Colleges still can’t get football right
College football has failed once again. After stumbling its way for decades in attempting to crown a national champion at the end of the season, it looked as if the sport had figured it out by creating the College Football Playoff four years ago. However, last weekend, it showed that it still has a way to go to create a quality system.
Three of the four representatives in this year’s playoff deserved their spots due to performances in conference championship games.
Defending champion Clemson won the ACC championship, Oklahoma won the Big 12 and Georgia won the SEC. Winning your conference would theoretically guarantee you a shot to win a national championship, but the committee that chooses the four teams decided that wasn’t entirely the case.
Instead of picking another team that won its title game, the committee went with Alabama despite there not being a legitimate reason for doing so, other than name recognition.
The Crimson Tide lost to archrival Auburn in the last weekend of the regular season and then had to watch the Tigers fall to Georgia in the SEC championship.
The common thought was that Alabama would be on the outside of the CFP after earning a spot the last three years, but in a surprise, the Tide “rolled” into that final spot.
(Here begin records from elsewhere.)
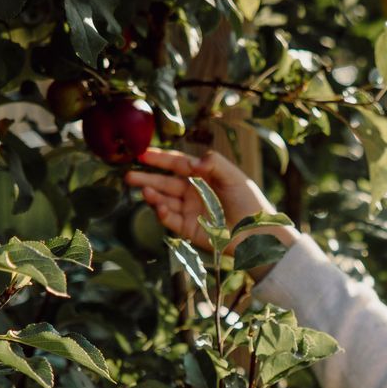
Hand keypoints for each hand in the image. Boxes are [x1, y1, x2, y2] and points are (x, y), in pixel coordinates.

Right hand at [123, 147, 286, 261]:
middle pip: (165, 182)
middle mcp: (193, 192)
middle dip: (147, 178)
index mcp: (203, 176)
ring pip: (165, 201)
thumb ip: (213, 163)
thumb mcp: (234, 176)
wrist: (257, 233)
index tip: (142, 154)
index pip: (177, 164)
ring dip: (153, 196)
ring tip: (144, 191)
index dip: (160, 159)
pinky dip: (164, 214)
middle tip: (129, 176)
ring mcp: (189, 211)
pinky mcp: (189, 230)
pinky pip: (172, 221)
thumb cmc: (250, 202)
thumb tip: (191, 162)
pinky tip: (160, 208)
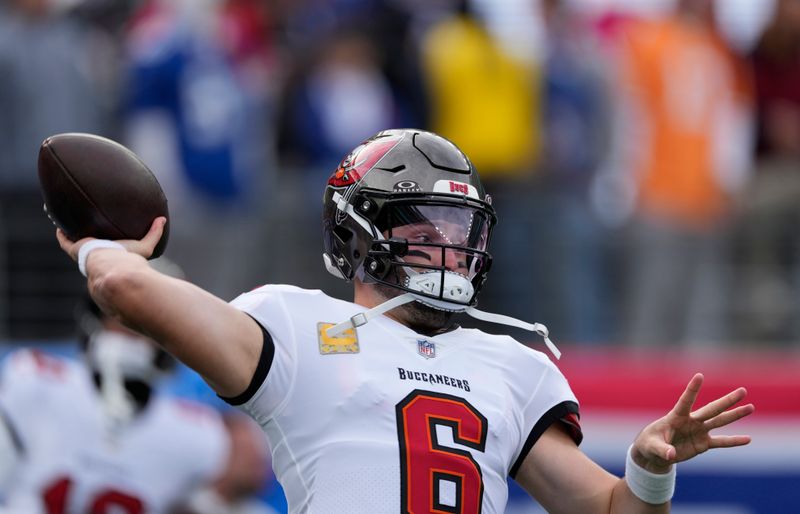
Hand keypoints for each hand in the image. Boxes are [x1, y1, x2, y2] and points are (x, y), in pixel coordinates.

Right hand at [56, 217, 167, 260]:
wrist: (113, 267)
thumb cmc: (130, 259)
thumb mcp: (145, 245)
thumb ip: (155, 233)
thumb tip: (163, 219)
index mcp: (113, 254)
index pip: (108, 247)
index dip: (106, 240)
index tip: (105, 230)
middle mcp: (98, 254)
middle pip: (91, 243)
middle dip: (88, 235)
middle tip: (86, 222)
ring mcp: (85, 252)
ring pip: (76, 240)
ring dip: (72, 231)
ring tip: (68, 220)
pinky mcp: (75, 249)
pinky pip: (64, 240)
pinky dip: (61, 233)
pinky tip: (57, 223)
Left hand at [631, 373, 754, 472]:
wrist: (655, 453)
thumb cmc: (650, 444)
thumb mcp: (652, 447)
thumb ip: (662, 449)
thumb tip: (671, 455)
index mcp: (676, 417)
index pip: (685, 401)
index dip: (692, 389)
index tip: (699, 375)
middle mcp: (691, 421)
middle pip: (711, 409)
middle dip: (727, 401)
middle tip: (743, 391)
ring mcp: (698, 431)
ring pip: (720, 421)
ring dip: (735, 415)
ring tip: (751, 407)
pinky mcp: (703, 443)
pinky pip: (721, 442)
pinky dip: (734, 441)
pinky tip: (748, 439)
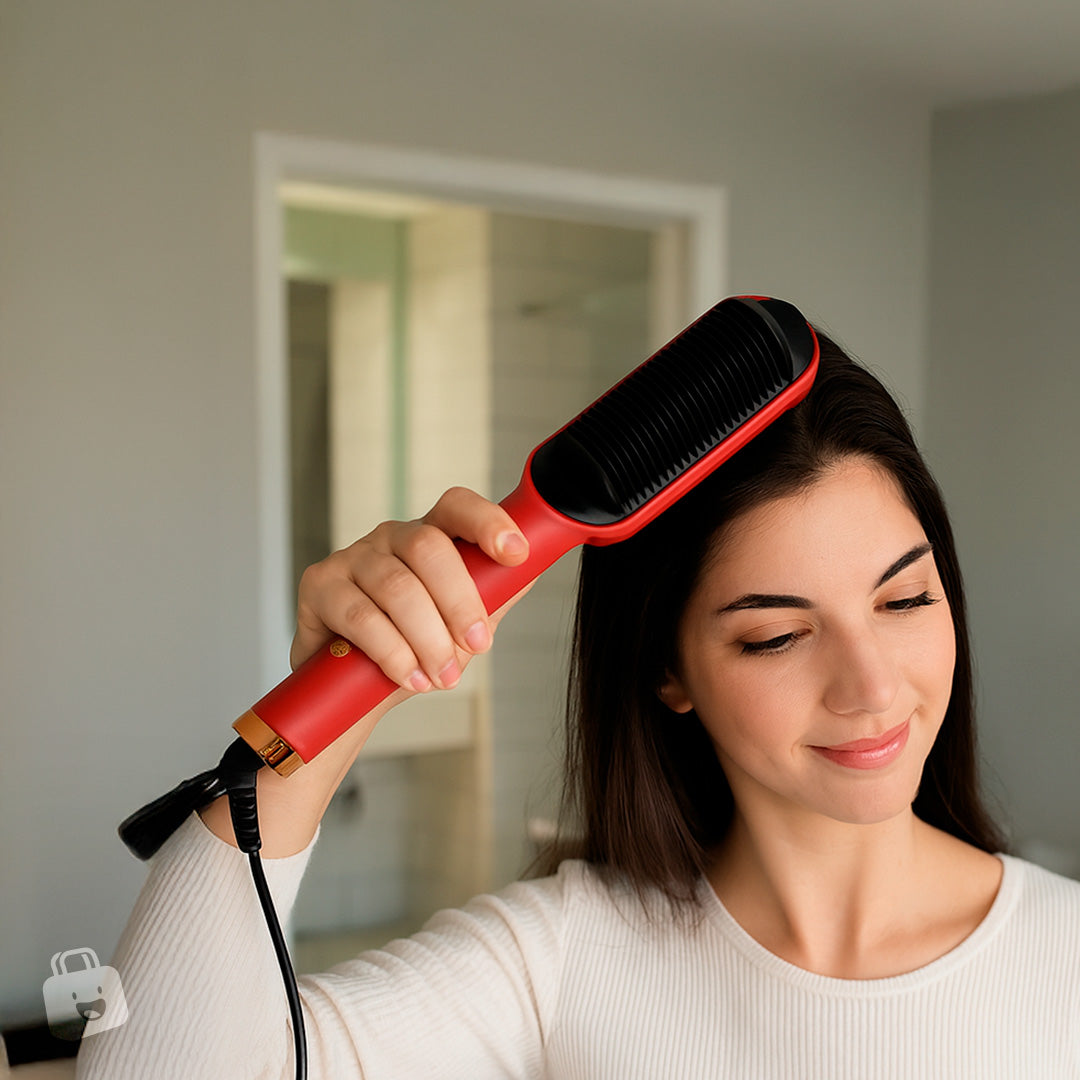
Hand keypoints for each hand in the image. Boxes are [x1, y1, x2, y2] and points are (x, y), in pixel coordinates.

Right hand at [291, 487, 531, 693]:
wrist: (353, 690)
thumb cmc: (411, 647)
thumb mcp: (460, 625)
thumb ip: (492, 596)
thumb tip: (533, 569)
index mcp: (429, 538)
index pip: (457, 507)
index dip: (489, 522)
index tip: (516, 553)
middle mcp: (390, 537)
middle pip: (429, 547)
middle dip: (460, 601)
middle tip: (478, 645)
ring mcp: (352, 557)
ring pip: (397, 587)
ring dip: (427, 638)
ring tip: (441, 676)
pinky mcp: (319, 584)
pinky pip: (361, 615)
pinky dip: (393, 652)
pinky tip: (409, 677)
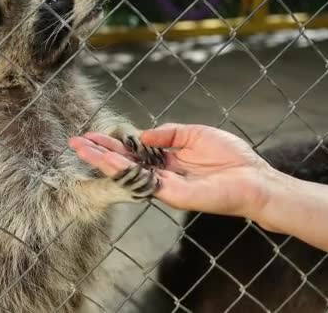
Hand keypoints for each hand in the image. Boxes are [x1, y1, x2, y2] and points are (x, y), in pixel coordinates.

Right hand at [69, 124, 272, 219]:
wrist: (253, 179)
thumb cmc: (230, 157)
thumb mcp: (194, 134)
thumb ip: (167, 133)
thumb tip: (142, 136)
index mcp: (166, 159)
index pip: (132, 151)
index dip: (112, 143)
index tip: (92, 134)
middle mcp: (159, 173)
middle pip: (122, 162)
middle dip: (97, 152)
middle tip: (74, 142)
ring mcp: (161, 185)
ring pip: (124, 171)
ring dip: (101, 159)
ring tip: (80, 148)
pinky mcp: (168, 193)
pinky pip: (140, 179)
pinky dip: (120, 169)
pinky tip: (104, 159)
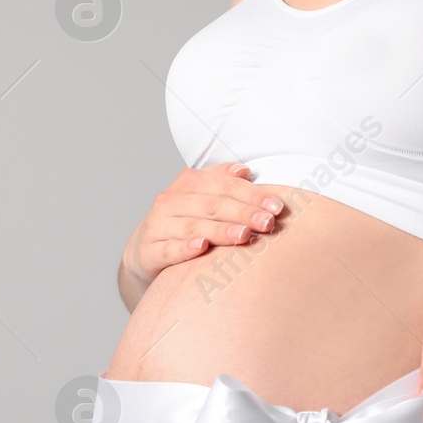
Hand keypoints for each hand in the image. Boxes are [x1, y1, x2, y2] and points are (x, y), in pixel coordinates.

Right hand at [122, 162, 285, 286]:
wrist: (146, 248)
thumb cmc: (185, 220)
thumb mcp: (202, 196)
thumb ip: (222, 181)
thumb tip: (244, 171)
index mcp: (187, 183)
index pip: (223, 184)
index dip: (251, 194)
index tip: (276, 207)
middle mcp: (170, 201)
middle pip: (211, 205)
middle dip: (243, 213)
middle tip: (267, 223)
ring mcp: (157, 226)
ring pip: (192, 226)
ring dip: (220, 230)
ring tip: (244, 235)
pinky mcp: (148, 252)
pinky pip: (168, 249)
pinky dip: (185, 248)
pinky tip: (202, 247)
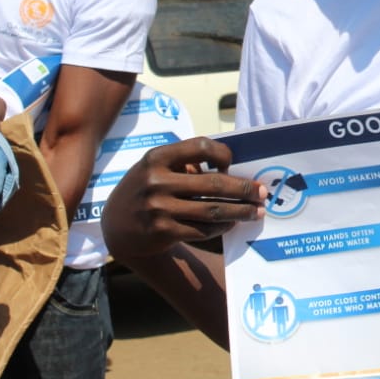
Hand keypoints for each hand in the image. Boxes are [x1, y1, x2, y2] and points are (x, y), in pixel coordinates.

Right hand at [101, 136, 267, 258]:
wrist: (117, 227)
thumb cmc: (146, 189)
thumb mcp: (155, 168)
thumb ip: (185, 164)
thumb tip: (231, 170)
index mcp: (157, 157)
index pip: (201, 146)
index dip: (223, 154)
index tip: (233, 163)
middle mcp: (157, 181)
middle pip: (214, 183)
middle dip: (244, 188)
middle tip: (262, 193)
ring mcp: (159, 208)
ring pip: (212, 209)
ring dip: (240, 211)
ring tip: (257, 212)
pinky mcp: (163, 232)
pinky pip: (203, 229)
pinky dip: (222, 226)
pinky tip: (232, 223)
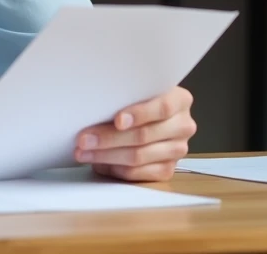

There were quite a few teams that deserved a spot over ‘Bama with the most obvious being Ohio State. I know Michigan fans are probably enjoying the Buckeyes missing out, but this is still ridiculous.
OSU won the Big Ten and took down three ranked teams in Penn State, Michigan State and Wisconsin. The excuse that analysts love to throw out was that OSU got blown out by Iowa.
So what? Alabama played an FCS team right before it lost to Auburn during the time when games are supposed to count the most and took advantage of a mediocre SEC. It also struggled against LSU and looked terrible at times against Mississippi State.
You could also make an argument that Wisconsin deserved a spot as it made it conference title game and had one loss just like ‘Bama.
USC also had a case for the fourth spot. The Trojans had two losses, yes, but they were both to ranked teams.
Even Central Florida had a better argument than the Tide. The Knights are the only undefeated team remaining and also won the Conference USA title. The case against UCF is that they aren’t from a Power Five conference.
Again, so what? They won all of their games. How are the Knights undeserving of a CFP spot if they pulled off something no other team accomplished?
There is a solution to this problem, but I’m sure there will be some resistance from the powers-to-be — just double the number of CFP teams to eight.
Four seemed nice at the time, but there are too many teams that can make the case to be in the top four. By expanding the playoff to eight, you eliminate that debate for the most part.
You include the Power Five champions and that leaves three other bids up for grabs. This allows a champion from one of the smaller conferences to get a shot, like C-USA, the Mountain West or the American, if they are undefeated or have a strong resume.
The other two spots could go to the conference championship games’ top two runners-up in the polls. This year, the playoff would include Clemson, Georgia, Oklahoma, Ohio State and USC as Power Five champs; UCF as the smaller conference representative; and Wisconsin and Alabama for finishing high enough in the polls.
Seeding the teams would be based on their records and how they finish in the polls with the games being played at the higher seeds. It’s not foolproof, but it’s a lot fairer than what the committee decided last week.
Unlike college basketball, there’s not an ultraefficient way to decide a football national champion. Yeah, there are minor arguments in the NCAA Tournament, but nowhere near as bad as football. By just adding four more teams and one extra week to the season, the NCAA could eliminate the debate as much as possible.
It took years for the people in charge to realize that an FBS playoff would be successful, but this change shouldn’t take that long. It makes things better for college football and it gets it done quickly.
No postseason format will ever be perfect in this sport, but an eight-team playoff gets us as close as we can get.